Work item
Every entry is to be written out word for word.

Collected data entries
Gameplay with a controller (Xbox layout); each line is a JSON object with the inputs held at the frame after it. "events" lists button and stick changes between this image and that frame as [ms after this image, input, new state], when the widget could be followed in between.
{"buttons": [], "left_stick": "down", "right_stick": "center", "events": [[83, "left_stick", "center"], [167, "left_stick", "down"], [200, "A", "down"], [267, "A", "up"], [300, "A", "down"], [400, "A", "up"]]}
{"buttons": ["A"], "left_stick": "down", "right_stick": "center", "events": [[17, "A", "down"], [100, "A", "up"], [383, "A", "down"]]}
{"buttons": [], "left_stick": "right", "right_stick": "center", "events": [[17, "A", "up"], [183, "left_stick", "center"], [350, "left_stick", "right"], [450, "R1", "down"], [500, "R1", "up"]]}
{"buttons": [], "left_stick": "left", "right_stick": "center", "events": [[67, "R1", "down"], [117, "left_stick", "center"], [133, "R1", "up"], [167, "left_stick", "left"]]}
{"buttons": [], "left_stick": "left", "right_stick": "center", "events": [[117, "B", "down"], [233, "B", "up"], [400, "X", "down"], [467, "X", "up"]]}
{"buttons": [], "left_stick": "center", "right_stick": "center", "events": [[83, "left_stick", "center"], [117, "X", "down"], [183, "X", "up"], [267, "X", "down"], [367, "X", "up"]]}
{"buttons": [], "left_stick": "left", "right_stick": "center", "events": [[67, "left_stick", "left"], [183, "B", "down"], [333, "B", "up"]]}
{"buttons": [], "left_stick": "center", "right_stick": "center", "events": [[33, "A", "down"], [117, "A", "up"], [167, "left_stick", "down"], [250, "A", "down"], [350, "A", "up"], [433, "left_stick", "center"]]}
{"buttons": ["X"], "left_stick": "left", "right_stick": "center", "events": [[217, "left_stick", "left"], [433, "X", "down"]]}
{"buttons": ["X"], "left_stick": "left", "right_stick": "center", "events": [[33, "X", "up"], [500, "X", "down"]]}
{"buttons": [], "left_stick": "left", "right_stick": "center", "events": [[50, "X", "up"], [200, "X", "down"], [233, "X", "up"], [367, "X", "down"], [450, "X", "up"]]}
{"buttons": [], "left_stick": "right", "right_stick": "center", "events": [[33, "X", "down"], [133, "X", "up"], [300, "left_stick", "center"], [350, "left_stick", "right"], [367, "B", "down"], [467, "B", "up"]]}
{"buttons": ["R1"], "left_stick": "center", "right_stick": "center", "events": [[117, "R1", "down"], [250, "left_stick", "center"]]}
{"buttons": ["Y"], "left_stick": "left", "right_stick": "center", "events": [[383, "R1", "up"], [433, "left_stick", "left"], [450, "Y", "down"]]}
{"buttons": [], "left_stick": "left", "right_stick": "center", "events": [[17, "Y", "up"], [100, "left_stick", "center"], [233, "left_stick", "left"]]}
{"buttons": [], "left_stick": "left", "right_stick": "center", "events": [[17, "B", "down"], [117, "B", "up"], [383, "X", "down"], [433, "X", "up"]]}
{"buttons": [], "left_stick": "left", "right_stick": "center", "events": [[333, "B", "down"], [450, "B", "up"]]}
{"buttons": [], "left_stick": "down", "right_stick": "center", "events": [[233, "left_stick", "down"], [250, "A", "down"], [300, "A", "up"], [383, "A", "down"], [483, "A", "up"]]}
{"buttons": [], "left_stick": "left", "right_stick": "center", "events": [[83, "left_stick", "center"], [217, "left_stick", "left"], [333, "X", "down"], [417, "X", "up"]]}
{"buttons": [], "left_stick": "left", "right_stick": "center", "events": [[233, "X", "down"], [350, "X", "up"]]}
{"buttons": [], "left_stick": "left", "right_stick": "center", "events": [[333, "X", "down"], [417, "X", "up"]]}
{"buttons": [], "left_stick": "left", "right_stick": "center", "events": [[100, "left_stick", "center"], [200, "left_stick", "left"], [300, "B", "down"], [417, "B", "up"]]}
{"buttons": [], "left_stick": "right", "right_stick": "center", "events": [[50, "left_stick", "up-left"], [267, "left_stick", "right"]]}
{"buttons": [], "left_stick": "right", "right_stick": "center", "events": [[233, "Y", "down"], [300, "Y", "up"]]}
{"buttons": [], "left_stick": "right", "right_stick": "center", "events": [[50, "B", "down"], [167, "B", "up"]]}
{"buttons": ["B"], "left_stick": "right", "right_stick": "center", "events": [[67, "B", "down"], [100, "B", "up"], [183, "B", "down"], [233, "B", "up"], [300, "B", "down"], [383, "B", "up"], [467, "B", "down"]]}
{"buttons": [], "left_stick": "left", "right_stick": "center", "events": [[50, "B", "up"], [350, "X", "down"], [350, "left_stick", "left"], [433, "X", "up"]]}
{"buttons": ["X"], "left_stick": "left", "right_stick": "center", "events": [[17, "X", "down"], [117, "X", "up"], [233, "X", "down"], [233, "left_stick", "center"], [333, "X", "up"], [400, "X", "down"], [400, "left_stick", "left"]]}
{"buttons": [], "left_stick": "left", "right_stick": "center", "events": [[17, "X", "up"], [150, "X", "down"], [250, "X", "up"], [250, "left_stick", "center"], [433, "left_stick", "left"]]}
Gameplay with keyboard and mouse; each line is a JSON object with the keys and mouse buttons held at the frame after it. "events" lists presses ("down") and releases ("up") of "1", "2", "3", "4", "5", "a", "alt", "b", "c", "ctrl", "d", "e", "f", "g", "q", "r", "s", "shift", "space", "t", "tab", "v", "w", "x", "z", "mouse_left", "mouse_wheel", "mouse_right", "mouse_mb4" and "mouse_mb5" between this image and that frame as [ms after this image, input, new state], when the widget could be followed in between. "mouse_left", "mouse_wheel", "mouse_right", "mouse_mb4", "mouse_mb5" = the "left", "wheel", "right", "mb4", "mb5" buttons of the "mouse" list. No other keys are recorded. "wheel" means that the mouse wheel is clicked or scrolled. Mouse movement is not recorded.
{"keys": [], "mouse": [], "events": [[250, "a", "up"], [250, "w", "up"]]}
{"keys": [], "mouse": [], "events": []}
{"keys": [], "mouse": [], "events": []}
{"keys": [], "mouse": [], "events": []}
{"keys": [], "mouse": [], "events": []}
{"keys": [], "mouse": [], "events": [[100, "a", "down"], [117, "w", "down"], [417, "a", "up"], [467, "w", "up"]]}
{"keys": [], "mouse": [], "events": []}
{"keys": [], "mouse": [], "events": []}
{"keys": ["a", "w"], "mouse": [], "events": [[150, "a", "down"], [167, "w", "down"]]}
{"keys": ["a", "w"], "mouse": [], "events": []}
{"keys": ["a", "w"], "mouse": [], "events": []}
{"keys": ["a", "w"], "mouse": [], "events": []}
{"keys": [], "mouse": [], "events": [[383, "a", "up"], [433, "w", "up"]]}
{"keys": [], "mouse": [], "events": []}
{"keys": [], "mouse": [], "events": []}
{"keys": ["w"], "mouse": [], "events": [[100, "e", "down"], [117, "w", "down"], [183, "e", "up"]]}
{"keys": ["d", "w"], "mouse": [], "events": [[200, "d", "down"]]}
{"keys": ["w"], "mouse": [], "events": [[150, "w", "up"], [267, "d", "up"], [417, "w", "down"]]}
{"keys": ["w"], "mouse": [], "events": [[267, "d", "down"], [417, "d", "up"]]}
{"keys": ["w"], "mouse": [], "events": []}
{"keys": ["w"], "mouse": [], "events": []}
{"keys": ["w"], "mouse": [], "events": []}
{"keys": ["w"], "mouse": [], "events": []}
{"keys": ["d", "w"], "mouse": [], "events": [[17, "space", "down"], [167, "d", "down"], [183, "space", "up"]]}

Written solution
Gameplay with a controller (Xbox layout); each line is a JSON object with the inputs held at the frame after it. "events" lists button and stick changes between this image and that frame as [ms after this image, input, new state], when the widget could be followed in between.
{"buttons": [], "left_stick": "down", "right_stick": "center", "events": [[83, "left_stick", "center"], [167, "left_stick", "down"], [200, "A", "down"], [267, "A", "up"], [300, "A", "down"], [400, "A", "up"]]}
{"buttons": ["A"], "left_stick": "down", "right_stick": "center", "events": [[17, "A", "down"], [100, "A", "up"], [383, "A", "down"]]}
{"buttons": [], "left_stick": "right", "right_stick": "center", "events": [[17, "A", "up"], [183, "left_stick", "center"], [350, "left_stick", "right"], [450, "R1", "down"], [500, "R1", "up"]]}
{"buttons": [], "left_stick": "left", "right_stick": "center", "events": [[67, "R1", "down"], [117, "left_stick", "center"], [133, "R1", "up"], [167, "left_stick", "left"]]}
{"buttons": [], "left_stick": "left", "right_stick": "center", "events": [[117, "B", "down"], [233, "B", "up"], [400, "X", "down"], [467, "X", "up"]]}
{"buttons": [], "left_stick": "center", "right_stick": "center", "events": [[83, "left_stick", "center"], [117, "X", "down"], [183, "X", "up"], [267, "X", "down"], [367, "X", "up"]]}
{"buttons": [], "left_stick": "left", "right_stick": "center", "events": [[67, "left_stick", "left"], [183, "B", "down"], [333, "B", "up"]]}
{"buttons": [], "left_stick": "center", "right_stick": "center", "events": [[33, "A", "down"], [117, "A", "up"], [167, "left_stick", "down"], [250, "A", "down"], [350, "A", "up"], [433, "left_stick", "center"]]}
{"buttons": ["X"], "left_stick": "left", "right_stick": "center", "events": [[217, "left_stick", "left"], [433, "X", "down"]]}
{"buttons": ["X"], "left_stick": "left", "right_stick": "center", "events": [[33, "X", "up"], [500, "X", "down"]]}
{"buttons": [], "left_stick": "left", "right_stick": "center", "events": [[50, "X", "up"], [200, "X", "down"], [233, "X", "up"], [367, "X", "down"], [450, "X", "up"]]}
{"buttons": [], "left_stick": "right", "right_stick": "center", "events": [[33, "X", "down"], [133, "X", "up"], [300, "left_stick", "center"], [350, "left_stick", "right"], [367, "B", "down"], [467, "B", "up"]]}
{"buttons": ["R1"], "left_stick": "center", "right_stick": "center", "events": [[117, "R1", "down"], [250, "left_stick", "center"]]}
{"buttons": ["Y"], "left_stick": "left", "right_stick": "center", "events": [[383, "R1", "up"], [433, "left_stick", "left"], [450, "Y", "down"]]}
{"buttons": [], "left_stick": "left", "right_stick": "center", "events": [[17, "Y", "up"], [100, "left_stick", "center"], [233, "left_stick", "left"]]}
{"buttons": [], "left_stick": "left", "right_stick": "center", "events": [[17, "B", "down"], [117, "B", "up"], [383, "X", "down"], [433, "X", "up"]]}
{"buttons": [], "left_stick": "left", "right_stick": "center", "events": [[333, "B", "down"], [450, "B", "up"]]}
{"buttons": [], "left_stick": "down", "right_stick": "center", "events": [[233, "left_stick", "down"], [250, "A", "down"], [300, "A", "up"], [383, "A", "down"], [483, "A", "up"]]}
{"buttons": [], "left_stick": "left", "right_stick": "center", "events": [[83, "left_stick", "center"], [217, "left_stick", "left"], [333, "X", "down"], [417, "X", "up"]]}
{"buttons": [], "left_stick": "left", "right_stick": "center", "events": [[233, "X", "down"], [350, "X", "up"]]}
{"buttons": [], "left_stick": "left", "right_stick": "center", "events": [[333, "X", "down"], [417, "X", "up"]]}
{"buttons": [], "left_stick": "left", "right_stick": "center", "events": [[100, "left_stick", "center"], [200, "left_stick", "left"], [300, "B", "down"], [417, "B", "up"]]}
{"buttons": [], "left_stick": "right", "right_stick": "center", "events": [[50, "left_stick", "up-left"], [267, "left_stick", "right"]]}
{"buttons": [], "left_stick": "right", "right_stick": "center", "events": [[233, "Y", "down"], [300, "Y", "up"]]}
{"buttons": [], "left_stick": "right", "right_stick": "center", "events": [[50, "B", "down"], [167, "B", "up"]]}
{"buttons": ["B"], "left_stick": "right", "right_stick": "center", "events": [[67, "B", "down"], [100, "B", "up"], [183, "B", "down"], [233, "B", "up"], [300, "B", "down"], [383, "B", "up"], [467, "B", "down"]]}
{"buttons": [], "left_stick": "left", "right_stick": "center", "events": [[50, "B", "up"], [350, "X", "down"], [350, "left_stick", "left"], [433, "X", "up"]]}
{"buttons": ["X"], "left_stick": "left", "right_stick": "center", "events": [[17, "X", "down"], [117, "X", "up"], [233, "X", "down"], [233, "left_stick", "center"], [333, "X", "up"], [400, "X", "down"], [400, "left_stick", "left"]]}
{"buttons": [], "left_stick": "left", "right_stick": "center", "events": [[17, "X", "up"], [150, "X", "down"], [250, "X", "up"], [250, "left_stick", "center"], [433, "left_stick", "left"]]}
Gameplay with keyboard and mouse; each line is a JSON object with the keys and mouse buttons held at the frame after it. "events" lists presses ("down") and releases ("up") of "1", "2", "3", "4", "5", "a", "alt", "b", "c", "ctrl", "d", "e", "f", "g", "q", "r", "s", "shift", "space", "t", "tab", "v", "w", "x", "z", "mouse_left", "mouse_wheel", "mouse_right", "mouse_mb4" and "mouse_mb5" between this image and that frame as [ms after this image, input, new state], when the widget could be followed in between. "mouse_left", "mouse_wheel", "mouse_right", "mouse_mb4", "mouse_mb5" = the "left", "wheel", "right", "mb4", "mb5" buttons of the "mouse" list. No other keys are recorded. "wheel" means that the mouse wheel is clicked or scrolled. Mouse movement is not recorded.
{"keys": [], "mouse": [], "events": [[250, "a", "up"], [250, "w", "up"]]}
{"keys": [], "mouse": [], "events": []}
{"keys": [], "mouse": [], "events": []}
{"keys": [], "mouse": [], "events": []}
{"keys": [], "mouse": [], "events": []}
{"keys": [], "mouse": [], "events": [[100, "a", "down"], [117, "w", "down"], [417, "a", "up"], [467, "w", "up"]]}
{"keys": [], "mouse": [], "events": []}
{"keys": [], "mouse": [], "events": []}
{"keys": ["a", "w"], "mouse": [], "events": [[150, "a", "down"], [167, "w", "down"]]}
{"keys": ["a", "w"], "mouse": [], "events": []}
{"keys": ["a", "w"], "mouse": [], "events": []}
{"keys": ["a", "w"], "mouse": [], "events": []}
{"keys": [], "mouse": [], "events": [[383, "a", "up"], [433, "w", "up"]]}
{"keys": [], "mouse": [], "events": []}
{"keys": [], "mouse": [], "events": []}
{"keys": ["w"], "mouse": [], "events": [[100, "e", "down"], [117, "w", "down"], [183, "e", "up"]]}
{"keys": ["d", "w"], "mouse": [], "events": [[200, "d", "down"]]}
{"keys": ["w"], "mouse": [], "events": [[150, "w", "up"], [267, "d", "up"], [417, "w", "down"]]}
{"keys": ["w"], "mouse": [], "events": [[267, "d", "down"], [417, "d", "up"]]}
{"keys": ["w"], "mouse": [], "events": []}
{"keys": ["w"], "mouse": [], "events": []}
{"keys": ["w"], "mouse": [], "events": []}
{"keys": ["w"], "mouse": [], "events": []}
{"keys": ["d", "w"], "mouse": [], "events": [[17, "space", "down"], [167, "d", "down"], [183, "space", "up"]]}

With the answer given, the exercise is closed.